You could also avoid the management fees by simply buying shares in Buffett’s investment firm, Berkshire Hathaway. You get to invest alongside the world’s greatest investor… at zero cost.
Gold Shines
But that doesn’t mean you’ll make money with Buffett. Over the past 20 years, Berkshire Hathaway failed to beat the return from 30-year U.S. Treasurys.
What? How could that be?
Following the 2008 crisis, the Fed bought long-term Treasurys as part of its QE program, driving up prices. Even Buffett couldn’t keep up.
But wait, there’s more.
Guess what beat BOTH long-term Treasurys and Buffett… with zero management fees… and near-zero risk.
And before we open the envelope, consider that this was a period in which every major central bank was pushing up bond prices directly with $12 trillion in newly created money.
…a period in which the Dow tripled…
What beat stocks and bonds? Can you guess?
Gold, with an annual return of 7.6%. Go figure.
Autopilot
Our guess is that however well stocks have done in the last 20 years, they won’t do anywhere near as well in the next 20 years.
ETFs account for about $2.15 trillion worth of U.S. stocks.

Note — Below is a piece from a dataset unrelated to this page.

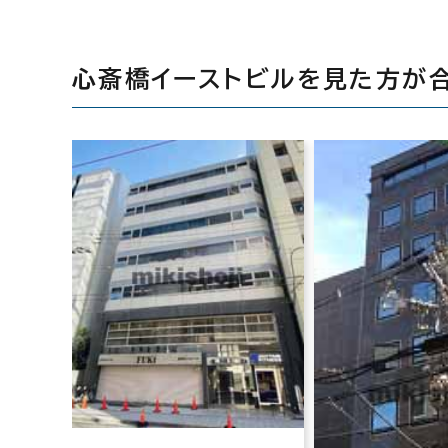
心斎橋イーストビルを見た方が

And 27% of stock market trades are now done by “quant” hedge funds – that is, funds run by computer algorithms.
Both are more or less on “autopilot”… and both are subject to violent downdrafts. In other words, neither of these are patient, long-term, value-oriented investors.

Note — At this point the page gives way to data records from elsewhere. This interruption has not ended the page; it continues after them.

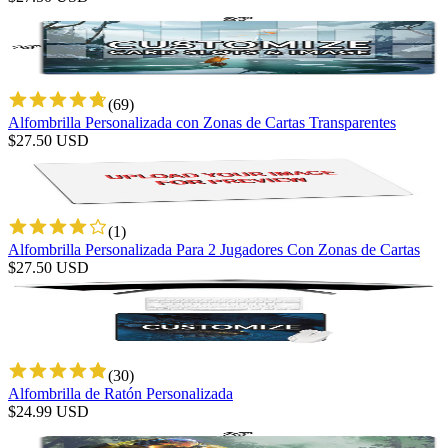
(
69
)
Alfombrilla Personalizada con Zonas de Cartas Transparentes
$
27.50
USD
(
1
)
Alfombrilla Personalizada Para 2 Jugadores Con Zonas de Cartas
$
27.50
USD
(
30
)
Alfombrilla de Ratón Personalizada
$
24.99
USD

ETF buyers are gambling on “the stock market,” not investing in the businesses that happen to be traded in a market.
Similarly, quant funds are indifferent to the underlying companies and the values they represent. And typically, they work on formulae that call for rapid sales when stock prices fall below certain thresholds.
Rapid selling could be a problem, too, for index-tracking ETFs. Because everyone is investing in the same index funds at the same time.
When those indexes fall hard enough, everyone is going to be panicking at the same time. This will increase selling pressure… and cause even steeper declines.
So the difference between an ETF and a hedge fund may only be time. With the latter, you lose money little by little; with the former, you could lose it all at once.